Tom thought he saw the glint of tears in Veitch's eyes, but the Londoner looked away before he could be sure.

"We better do it," Veitch said solemnly.

"Are you sure? This is your last chance to back out."

"Yes."

"You understand where you're going? What lies ahead? What it could do to your mind? You know you might not be coming back?"

Veitch fixed a cold eye on him. "Just get on with it."

A pang of guilt clutched at Tom's heart. He knew what lay ahead, and he knew Veitch could not even begin to guess the extent of the horrors that lurked in the Grim Lands. How could he send the man to face that? But even as he thought it, he knew he had no choice; only Veitch stood a chance of bringing Shavi back. And therein lay the tragedy.

On the edge of the dew pond, Tom knelt down and kissed the damp grass. When he stood back up, he had composed himself. "Are you ready?"

"Bring it on," Veitch replied in a cod-American accent.

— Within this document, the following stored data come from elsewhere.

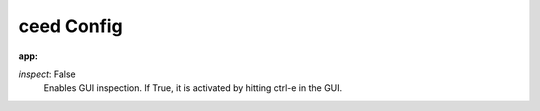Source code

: ceed Config
===========

:app:

`inspect`: False
 Enables GUI inspection. If True, it is activated by hitting ctrl-e in
 the GUI.
 
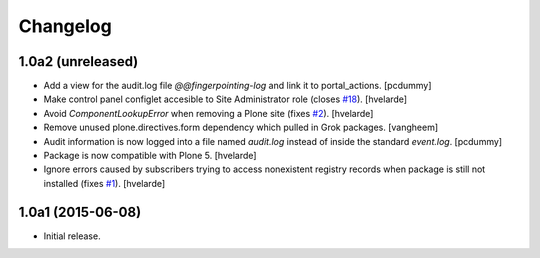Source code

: Changelog
=========

1.0a2 (unreleased)
------------------

- Add a view for the audit.log file `@@fingerpointing-log` and link it to portal_actions.
  [pcdummy]

- Make control panel configlet accesible to Site Administrator role (closes `#18`_).
  [hvelarde]

- Avoid `ComponentLookupError` when removing a Plone site (fixes `#2`_).
  [hvelarde]

- Remove unused plone.directives.form dependency which pulled in Grok packages.
  [vangheem]

- Audit information is now logged into a file named `audit.log` instead of inside the standard `event.log`.
  [pcdummy]

- Package is now compatible with Plone 5.
  [hvelarde]

- Ignore errors caused by subscribers trying to access nonexistent registry records when package is still not installed (fixes `#1`_).
  [hvelarde]


1.0a1 (2015-06-08)
------------------

- Initial release.

.. _`#1`: https://github.com/collective/collective.fingerpointing/issues/1
.. _`#2`: https://github.com/collective/collective.fingerpointing/issues/2
.. _`#18`: https://github.com/collective/collective.fingerpointing/issues/18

Tom closed his eyes and attempted to access the knowledge GogMagog had implanted there. He had already used the secret words of power to dismiss the guardian. Now there was one remaining: the key to the door. He couldn't reach it in his memory by normal means. He simply made a space, and then it leapt into it. He didn't remember speaking, but when he opened his eyes, Veitch was clutching his ears and grimacing.

There was a sound like a jammed door being wrenched open and the air over the dew pond peeled back. Through it Tom could see thick grey fog, swirling in the wind.

Veitch made to say something, but couldn't find the words. Instead, he grinned, winked and then launched himself through the hole in the air. The wrenching noise echoed again as the door closed, leaving Tom alone to stare at the fading visage of Shavi.